Available records:

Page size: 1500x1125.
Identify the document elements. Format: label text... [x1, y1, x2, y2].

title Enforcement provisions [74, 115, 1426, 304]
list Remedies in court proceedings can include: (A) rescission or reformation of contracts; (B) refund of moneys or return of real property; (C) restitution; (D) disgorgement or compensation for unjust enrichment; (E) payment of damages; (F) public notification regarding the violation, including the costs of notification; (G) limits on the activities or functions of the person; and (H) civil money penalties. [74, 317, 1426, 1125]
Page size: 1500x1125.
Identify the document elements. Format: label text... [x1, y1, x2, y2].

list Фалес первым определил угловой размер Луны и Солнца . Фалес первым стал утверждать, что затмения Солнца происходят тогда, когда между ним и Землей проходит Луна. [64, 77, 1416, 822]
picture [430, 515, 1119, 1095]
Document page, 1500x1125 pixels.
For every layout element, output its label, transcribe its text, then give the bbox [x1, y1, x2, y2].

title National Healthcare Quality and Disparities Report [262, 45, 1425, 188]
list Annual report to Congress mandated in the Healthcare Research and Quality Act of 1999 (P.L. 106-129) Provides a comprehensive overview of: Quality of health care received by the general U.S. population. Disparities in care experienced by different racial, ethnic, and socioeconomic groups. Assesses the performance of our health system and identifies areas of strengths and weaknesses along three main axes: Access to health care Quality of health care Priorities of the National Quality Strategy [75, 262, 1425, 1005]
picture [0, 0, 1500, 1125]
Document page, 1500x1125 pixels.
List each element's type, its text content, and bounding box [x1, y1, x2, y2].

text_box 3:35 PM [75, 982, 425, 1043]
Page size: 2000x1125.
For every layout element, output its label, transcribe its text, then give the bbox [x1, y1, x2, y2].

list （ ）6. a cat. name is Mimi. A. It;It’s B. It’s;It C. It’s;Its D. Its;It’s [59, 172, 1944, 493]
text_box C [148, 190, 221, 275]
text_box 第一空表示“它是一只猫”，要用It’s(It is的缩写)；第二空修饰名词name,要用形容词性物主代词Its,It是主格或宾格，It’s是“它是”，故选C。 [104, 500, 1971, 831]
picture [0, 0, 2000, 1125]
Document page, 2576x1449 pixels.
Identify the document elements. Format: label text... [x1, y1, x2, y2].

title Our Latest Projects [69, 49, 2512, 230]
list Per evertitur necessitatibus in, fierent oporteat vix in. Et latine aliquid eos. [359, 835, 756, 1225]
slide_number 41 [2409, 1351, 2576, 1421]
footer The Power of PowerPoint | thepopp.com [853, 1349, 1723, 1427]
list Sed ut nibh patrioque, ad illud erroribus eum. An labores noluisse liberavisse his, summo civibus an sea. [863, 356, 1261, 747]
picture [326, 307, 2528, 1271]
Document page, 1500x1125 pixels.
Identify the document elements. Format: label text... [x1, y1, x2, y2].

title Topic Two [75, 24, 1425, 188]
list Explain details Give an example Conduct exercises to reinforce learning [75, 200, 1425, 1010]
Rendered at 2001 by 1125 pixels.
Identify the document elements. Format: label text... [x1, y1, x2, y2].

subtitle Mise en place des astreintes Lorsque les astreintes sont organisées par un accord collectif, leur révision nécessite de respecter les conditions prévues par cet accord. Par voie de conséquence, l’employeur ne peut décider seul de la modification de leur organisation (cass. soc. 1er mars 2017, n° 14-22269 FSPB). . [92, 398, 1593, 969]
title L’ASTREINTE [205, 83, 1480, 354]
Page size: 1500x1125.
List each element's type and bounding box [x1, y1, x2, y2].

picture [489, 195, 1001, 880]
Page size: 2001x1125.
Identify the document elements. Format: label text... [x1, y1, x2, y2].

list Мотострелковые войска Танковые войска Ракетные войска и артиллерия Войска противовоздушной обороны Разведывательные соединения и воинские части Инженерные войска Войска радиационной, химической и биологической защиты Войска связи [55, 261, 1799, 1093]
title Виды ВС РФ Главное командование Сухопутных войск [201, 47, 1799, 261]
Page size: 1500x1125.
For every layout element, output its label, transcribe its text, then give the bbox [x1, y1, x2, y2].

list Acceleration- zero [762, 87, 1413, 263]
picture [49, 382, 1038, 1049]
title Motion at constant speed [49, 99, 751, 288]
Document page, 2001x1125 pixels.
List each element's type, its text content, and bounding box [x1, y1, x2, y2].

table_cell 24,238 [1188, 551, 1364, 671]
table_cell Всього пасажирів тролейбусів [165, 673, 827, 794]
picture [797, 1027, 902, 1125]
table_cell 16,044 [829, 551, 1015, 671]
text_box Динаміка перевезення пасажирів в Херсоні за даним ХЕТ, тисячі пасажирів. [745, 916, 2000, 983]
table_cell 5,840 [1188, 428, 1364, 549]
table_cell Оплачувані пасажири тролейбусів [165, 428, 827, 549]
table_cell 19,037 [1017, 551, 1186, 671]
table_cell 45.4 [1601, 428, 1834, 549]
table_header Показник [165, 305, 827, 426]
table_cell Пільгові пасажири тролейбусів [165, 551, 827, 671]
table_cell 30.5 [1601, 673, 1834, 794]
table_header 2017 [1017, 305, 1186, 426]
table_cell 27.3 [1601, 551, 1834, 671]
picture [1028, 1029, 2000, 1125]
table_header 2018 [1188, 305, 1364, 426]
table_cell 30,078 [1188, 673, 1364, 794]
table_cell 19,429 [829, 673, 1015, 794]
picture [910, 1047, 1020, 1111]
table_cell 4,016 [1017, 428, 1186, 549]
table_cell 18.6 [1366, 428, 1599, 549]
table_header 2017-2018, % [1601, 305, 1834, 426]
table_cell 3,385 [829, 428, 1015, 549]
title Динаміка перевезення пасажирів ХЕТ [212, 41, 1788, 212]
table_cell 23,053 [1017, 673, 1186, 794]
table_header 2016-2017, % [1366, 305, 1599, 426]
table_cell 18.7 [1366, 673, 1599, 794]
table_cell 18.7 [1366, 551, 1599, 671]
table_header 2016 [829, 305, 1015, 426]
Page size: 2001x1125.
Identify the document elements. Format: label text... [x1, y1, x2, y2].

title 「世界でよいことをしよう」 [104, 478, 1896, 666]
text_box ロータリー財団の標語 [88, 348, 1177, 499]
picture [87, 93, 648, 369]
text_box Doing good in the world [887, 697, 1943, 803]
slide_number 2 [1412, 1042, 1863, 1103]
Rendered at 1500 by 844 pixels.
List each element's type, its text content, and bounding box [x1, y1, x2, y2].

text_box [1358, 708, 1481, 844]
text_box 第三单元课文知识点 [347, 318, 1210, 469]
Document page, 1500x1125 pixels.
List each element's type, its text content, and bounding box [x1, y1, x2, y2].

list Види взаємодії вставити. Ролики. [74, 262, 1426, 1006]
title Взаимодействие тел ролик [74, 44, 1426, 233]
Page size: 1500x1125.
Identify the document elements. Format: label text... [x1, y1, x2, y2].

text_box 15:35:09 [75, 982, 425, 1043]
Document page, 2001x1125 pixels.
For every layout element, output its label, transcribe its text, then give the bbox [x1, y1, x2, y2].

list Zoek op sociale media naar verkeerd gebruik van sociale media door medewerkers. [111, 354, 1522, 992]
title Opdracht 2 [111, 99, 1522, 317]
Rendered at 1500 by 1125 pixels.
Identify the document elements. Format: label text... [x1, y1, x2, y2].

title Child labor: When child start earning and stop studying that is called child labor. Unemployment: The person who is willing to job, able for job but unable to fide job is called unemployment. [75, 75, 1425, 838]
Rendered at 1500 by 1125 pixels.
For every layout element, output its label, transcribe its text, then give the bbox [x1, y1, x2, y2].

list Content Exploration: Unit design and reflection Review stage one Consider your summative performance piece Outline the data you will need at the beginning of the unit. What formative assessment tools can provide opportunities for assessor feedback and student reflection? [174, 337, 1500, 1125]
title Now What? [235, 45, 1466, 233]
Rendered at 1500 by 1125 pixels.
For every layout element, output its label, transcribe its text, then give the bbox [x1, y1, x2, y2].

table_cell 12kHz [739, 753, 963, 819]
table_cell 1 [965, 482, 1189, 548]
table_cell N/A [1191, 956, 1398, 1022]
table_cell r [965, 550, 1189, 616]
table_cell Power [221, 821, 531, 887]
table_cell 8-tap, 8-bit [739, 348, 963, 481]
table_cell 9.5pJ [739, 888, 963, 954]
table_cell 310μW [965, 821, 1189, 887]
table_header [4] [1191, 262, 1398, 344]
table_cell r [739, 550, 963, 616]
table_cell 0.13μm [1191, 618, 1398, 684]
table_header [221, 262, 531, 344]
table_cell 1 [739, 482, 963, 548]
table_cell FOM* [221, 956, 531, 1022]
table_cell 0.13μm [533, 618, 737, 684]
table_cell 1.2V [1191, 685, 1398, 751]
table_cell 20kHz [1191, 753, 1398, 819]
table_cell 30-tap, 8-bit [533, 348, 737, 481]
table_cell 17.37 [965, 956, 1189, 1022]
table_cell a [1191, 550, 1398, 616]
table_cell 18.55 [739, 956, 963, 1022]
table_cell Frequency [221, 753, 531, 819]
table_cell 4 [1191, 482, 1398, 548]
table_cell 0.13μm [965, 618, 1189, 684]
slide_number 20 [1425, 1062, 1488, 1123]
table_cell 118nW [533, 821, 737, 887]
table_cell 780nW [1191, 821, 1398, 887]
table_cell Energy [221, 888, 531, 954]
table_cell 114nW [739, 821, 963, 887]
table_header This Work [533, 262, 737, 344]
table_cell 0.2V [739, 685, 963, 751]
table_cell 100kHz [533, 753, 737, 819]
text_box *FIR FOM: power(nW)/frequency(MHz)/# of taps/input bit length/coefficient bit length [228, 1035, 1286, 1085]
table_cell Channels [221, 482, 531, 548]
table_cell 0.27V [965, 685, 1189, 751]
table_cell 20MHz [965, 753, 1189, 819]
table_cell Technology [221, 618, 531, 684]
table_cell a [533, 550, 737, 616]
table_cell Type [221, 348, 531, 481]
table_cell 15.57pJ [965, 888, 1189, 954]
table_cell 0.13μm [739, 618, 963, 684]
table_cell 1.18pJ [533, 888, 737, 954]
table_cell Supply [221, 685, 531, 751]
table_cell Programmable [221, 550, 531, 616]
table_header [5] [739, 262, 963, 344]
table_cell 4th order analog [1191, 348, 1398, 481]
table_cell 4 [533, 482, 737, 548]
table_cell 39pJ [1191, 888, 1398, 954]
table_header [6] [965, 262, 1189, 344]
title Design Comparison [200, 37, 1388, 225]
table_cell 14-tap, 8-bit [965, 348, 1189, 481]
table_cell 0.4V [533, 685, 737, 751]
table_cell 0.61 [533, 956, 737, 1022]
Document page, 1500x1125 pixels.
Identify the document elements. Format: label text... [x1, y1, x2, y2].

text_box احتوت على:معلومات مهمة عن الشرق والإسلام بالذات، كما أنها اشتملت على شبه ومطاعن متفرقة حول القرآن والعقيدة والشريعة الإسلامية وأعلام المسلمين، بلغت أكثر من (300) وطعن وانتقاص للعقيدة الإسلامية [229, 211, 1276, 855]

Activity: Everything from the first line of the entries above through the line with "Page size: 2000x1125." is to be reproduced exactly, and nothing else.

Your solution:
Page size: 1500x1125.
Identify the document elements. Format: label text... [x1, y1, x2, y2].

title Enforcement provisions [74, 115, 1426, 304]
list Remedies in court proceedings can include: (A) rescission or reformation of contracts; (B) refund of moneys or return of real property; (C) restitution; (D) disgorgement or compensation for unjust enrichment; (E) payment of damages; (F) public notification regarding the violation, including the costs of notification; (G) limits on the activities or functions of the person; and (H) civil money penalties. [74, 317, 1426, 1125]
Page size: 1500x1125.
Identify the document elements. Format: label text... [x1, y1, x2, y2].

list Фалес первым определил угловой размер Луны и Солнца . Фалес первым стал утверждать, что затмения Солнца происходят тогда, когда между ним и Землей проходит Луна. [64, 77, 1416, 822]
picture [430, 515, 1119, 1095]
Document page, 1500x1125 pixels.
For every layout element, output its label, transcribe its text, then give the bbox [x1, y1, x2, y2].

title National Healthcare Quality and Disparities Report [262, 45, 1425, 188]
list Annual report to Congress mandated in the Healthcare Research and Quality Act of 1999 (P.L. 106-129) Provides a comprehensive overview of: Quality of health care received by the general U.S. population. Disparities in care experienced by different racial, ethnic, and socioeconomic groups. Assesses the performance of our health system and identifies areas of strengths and weaknesses along three main axes: Access to health care Quality of health care Priorities of the National Quality Strategy [75, 262, 1425, 1005]
picture [0, 0, 1500, 1125]
Document page, 1500x1125 pixels.
List each element's type, its text content, and bounding box [x1, y1, x2, y2].

text_box 3:35 PM [75, 982, 425, 1043]
Page size: 2000x1125.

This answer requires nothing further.